Precisamos de uma sociedade “educógena”
Por: em
A expressão
famílias educógenas foi utilizada pela primeira vez por Jean Floud, em 1961, no
texto “Social Class Factors in Educational Achievement”, editado pela OCDE. A
meu conhecimento, o único pesquisador brasileiro a fazer menção a ela é CASTRO
(1976) que a define como famílias que se caracterizam por oferecer
certo tipo de ambiente familiar favorável à educação (p. 73). Esse autor reconhece, entretanto, o
caráter vago dessa noção no texto original da OCDE, mas ressalta a conclusão da
autora inglesa de que esse tipo de família vai de tornando mais freqüente
conforme se sobe na escala social.
NOGUEIRA, Maria Alice. A categoria “família” na pesquisa
em sociologia da educação: notas preliminares sobre um processo de
desenvolvimento. Revista
Inter-Legere, v. 1, n. 9, 2013. (pagina 157).
Por causa da constatação de que o perfil educógeno das
famílias (o qual apresenta alta correlação com a renda, mas não dependente
dela, como se vê acima) pode ter um efeito no desempenho dos alunos para além
das escolas, as provas padronizadas costumam submeter os alunos que as
respondem a questionários de cunho sociológico para identificar este componente
(família educógena) e separá-lo do efeito da escola.
Isso se dá para que possa ser feita uma avaliação mais
justa das escolas e da diferenciação entre elas, inclusive nos famosos
rankings. Portanto, é importante conhecer o perfil de seus alunos. Quanto mais
famílias educógenas em uma escola, maior a chance de um desempenho médio mais
alto, pois mais famílias dão sua contribuição material e comportamental para o
sucesso acadêmico de seus filhos.
É por isso, por exemplo, que o Inep divulga o ENEM por
escola por faixas de Nível Sócio Econômico (NSE).
Mas para se determinar isso em larga escala, foi preciso
traduzir essa percepção em perguntas de questionário. As provas padronizadas no
Brasil também adotam essa prática, embora sejam mais concentradas em avaliar a
renda do que a prática educógena ou anti-educógena das famílias.
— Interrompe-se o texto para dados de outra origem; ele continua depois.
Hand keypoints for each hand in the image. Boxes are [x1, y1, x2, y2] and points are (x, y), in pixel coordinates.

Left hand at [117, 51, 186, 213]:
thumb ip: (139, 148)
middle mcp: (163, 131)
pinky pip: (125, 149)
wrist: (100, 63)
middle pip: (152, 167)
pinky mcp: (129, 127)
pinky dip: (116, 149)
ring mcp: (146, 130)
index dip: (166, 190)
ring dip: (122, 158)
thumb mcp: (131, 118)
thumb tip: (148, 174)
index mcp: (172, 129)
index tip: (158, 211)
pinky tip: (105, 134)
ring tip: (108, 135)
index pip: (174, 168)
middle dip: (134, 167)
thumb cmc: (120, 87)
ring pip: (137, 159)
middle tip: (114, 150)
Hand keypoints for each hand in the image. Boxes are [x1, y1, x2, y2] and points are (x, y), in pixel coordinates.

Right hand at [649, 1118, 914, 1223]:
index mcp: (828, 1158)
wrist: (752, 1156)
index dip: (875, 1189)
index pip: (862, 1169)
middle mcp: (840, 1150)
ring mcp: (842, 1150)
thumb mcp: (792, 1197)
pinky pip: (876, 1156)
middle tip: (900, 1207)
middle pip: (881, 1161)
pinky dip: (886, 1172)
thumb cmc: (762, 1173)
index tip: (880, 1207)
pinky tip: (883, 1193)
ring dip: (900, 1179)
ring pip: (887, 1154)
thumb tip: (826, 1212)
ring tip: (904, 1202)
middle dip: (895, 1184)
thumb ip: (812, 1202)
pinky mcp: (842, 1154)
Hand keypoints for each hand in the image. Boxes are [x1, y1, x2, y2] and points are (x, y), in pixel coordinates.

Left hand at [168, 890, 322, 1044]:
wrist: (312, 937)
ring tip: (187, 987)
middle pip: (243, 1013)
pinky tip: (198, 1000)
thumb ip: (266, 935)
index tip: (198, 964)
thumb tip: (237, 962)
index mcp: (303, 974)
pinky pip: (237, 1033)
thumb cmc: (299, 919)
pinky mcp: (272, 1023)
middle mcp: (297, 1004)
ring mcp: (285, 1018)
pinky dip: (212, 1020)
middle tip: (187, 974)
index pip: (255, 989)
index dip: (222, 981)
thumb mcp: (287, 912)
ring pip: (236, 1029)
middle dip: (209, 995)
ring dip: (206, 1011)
Resolvi usar os questionários do Pisa, que acho mais
abrangentes e lógicos para esse propósito, e fazer uma comparação. Em primeiro
lugar então, vamos ver o que é que o pessoal do Pisa resolveu perguntar aos
participantes do exame, para além dos itens de conforto e conexão com o mundo
que são mais comuns nos questionários brasileiros, com foco maior na
determinação da renda das famílias:
Próprio quarto
Software educacional
Internet
Dicionário
Lugar tranquilo para estudar
Escrivaninha
Livros de texto
Literatura clássica
Poesia
Obras de arte
Quantos livros em casa
Instrumentos musicais
Software educacional
Internet
Dicionário
Lugar tranquilo para estudar
Escrivaninha
Livros de texto
Literatura clássica
Poesia
Obras de arte
Quantos livros em casa
Instrumentos musicais
Fiz uma comparação entre países da Europa e América do
Norte e os da América Latina participantes do Pisa e reforcei o que já
esperava: os alunos de países desenvolvidos contam com domicílios muito melhor
preparados para o bom desempenho escolar que os da América Latina. Todos esses
itens estão relacionados a enormes diferenças de desempenho quando o aluno
responde sim ou não sobre tê-los à disposição em casa. O que faz mais diferença
é a quantidade de livros em casa: a diferença em ter poucos (0-15) e mais de
500 livros. Nos países da Europa e América do Norte a diferença é entre os dois
extremos é da ordem de 100 pontos, na América Latina é bem menor, em particular no
Brasil e no México, assim como é menor a proporção de famílias com muitos livros
em casa, de acordo com a resposta dos alunos. É possível que famílias de renda
mais alta até tenham livros em casa, mas os alunos não os lêem!
Não é só uma questão de renda, mas de cultura e
valorização de hábitos acadêmicos. As famílias brasileiras precisam mudar de
hábitos para poderem esperar mais de seus filhos do ponto de vista acadêmico e
também para poderem exigir mais do governo!